Worse performance with different CTranslate2 quantization types

Hi! I’ve tried to export a trained model in different formats (“ctranslate2”, “ctranslate2_int8”, “ctranslate2_int16”, “ctranslate2_float16”). Models were trained on the same training and validation data. Training data is an english-russian corpus of 3,6M rows. All the models were trained with exactly the same params (only changed export_format), with 36 000 steps. The results I’ve got is a bit confusing - larger (in terms of size in Mb) models are worse on test data in comparison to a base model (export_format = “ctranslate2_int8”). I’ve been thinking that the exporting a model in other format than “ctranslate2_int8” should perform better.

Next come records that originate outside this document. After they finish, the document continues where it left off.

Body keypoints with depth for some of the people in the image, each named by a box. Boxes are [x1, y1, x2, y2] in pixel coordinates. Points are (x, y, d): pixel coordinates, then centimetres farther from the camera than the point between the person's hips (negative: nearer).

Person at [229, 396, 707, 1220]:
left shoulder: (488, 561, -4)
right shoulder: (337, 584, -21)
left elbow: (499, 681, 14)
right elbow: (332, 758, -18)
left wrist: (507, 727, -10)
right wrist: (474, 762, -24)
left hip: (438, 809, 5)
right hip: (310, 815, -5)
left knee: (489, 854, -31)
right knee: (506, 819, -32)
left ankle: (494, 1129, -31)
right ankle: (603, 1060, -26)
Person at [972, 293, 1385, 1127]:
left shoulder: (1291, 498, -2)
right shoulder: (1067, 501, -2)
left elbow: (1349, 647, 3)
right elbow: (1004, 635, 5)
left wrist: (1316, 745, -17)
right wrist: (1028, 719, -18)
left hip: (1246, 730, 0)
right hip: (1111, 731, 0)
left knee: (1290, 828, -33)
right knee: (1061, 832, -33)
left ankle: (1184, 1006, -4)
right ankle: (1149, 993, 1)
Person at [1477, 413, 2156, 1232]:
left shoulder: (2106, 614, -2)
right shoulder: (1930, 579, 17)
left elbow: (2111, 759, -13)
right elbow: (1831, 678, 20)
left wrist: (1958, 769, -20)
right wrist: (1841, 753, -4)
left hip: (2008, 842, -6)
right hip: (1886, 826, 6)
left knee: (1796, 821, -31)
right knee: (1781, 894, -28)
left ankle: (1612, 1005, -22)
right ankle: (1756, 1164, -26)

The question is - Does a model exported in, say, “ctranslate2” should nesseserly perform better than a model exported in “ctranslate2_int8”. Do I have correct results? Here is the table with my results.

Thanks for help or any suggestions!


You are comparing models that have different performance to start with.

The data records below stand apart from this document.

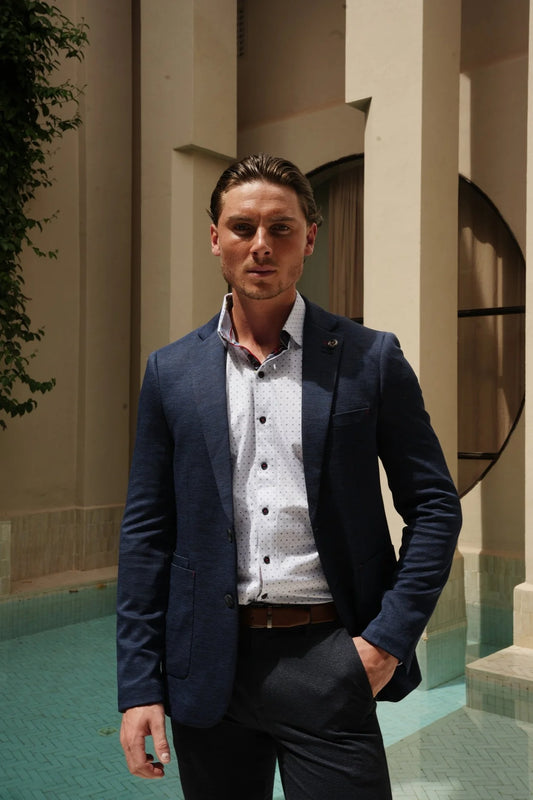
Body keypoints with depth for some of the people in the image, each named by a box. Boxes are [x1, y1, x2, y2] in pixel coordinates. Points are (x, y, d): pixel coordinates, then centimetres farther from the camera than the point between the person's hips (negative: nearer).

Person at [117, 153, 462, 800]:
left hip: (327, 657, -1)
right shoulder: (171, 372, 3)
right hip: (208, 668, 2)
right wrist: (138, 686, 0)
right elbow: (146, 533, 4)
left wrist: (389, 638, -7)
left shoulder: (371, 358, -1)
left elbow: (435, 507, 2)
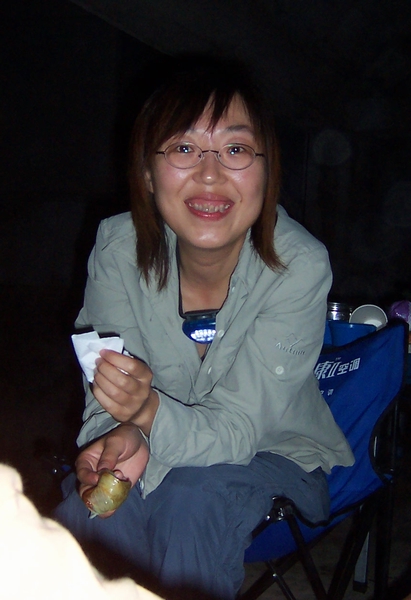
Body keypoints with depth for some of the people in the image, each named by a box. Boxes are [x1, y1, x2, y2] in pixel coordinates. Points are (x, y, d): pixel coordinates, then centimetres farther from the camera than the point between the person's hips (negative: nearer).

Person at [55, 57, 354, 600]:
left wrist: (149, 412, -43)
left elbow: (237, 430, -24)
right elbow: (109, 397, -12)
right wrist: (121, 436, -35)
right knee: (87, 510, -25)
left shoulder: (299, 266, -25)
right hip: (154, 444, 2)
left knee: (192, 499, -31)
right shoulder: (118, 246, -17)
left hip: (272, 452, -1)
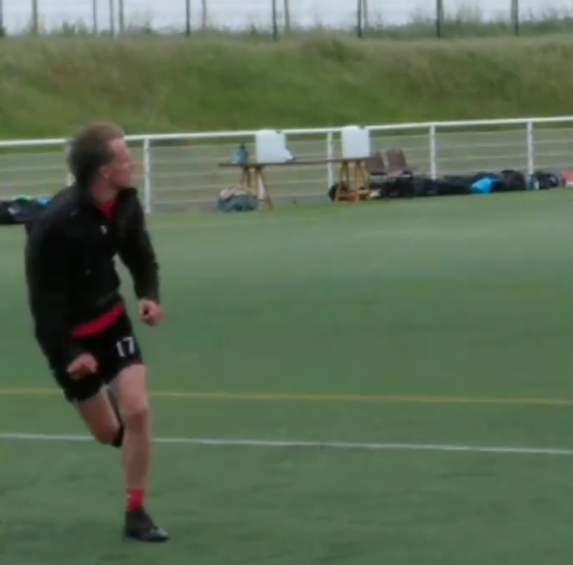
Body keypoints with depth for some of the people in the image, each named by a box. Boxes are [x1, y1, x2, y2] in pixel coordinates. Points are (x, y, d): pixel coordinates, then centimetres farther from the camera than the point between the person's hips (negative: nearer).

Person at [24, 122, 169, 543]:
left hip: (111, 319, 4)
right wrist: (66, 354, -24)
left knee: (137, 411, -12)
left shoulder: (126, 202, -12)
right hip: (71, 337, -4)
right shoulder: (55, 225, -31)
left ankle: (136, 514, 2)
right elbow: (45, 298, -24)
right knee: (109, 432, 7)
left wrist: (149, 294, -12)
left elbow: (139, 252, 6)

For example ctranslate2_float32/compute_type=int8 is the same as ctranslate2_int8/compute_type=int8 but you got different scores. It means most of the difference is coming from the trained models and not from the output format.

You should compare the output formats for the same model. And this comparison is already visible in your table: for ctranslate2_float32 you can see that the different compute types have little impact on the score.

I see what you mean. Thanks for your reply.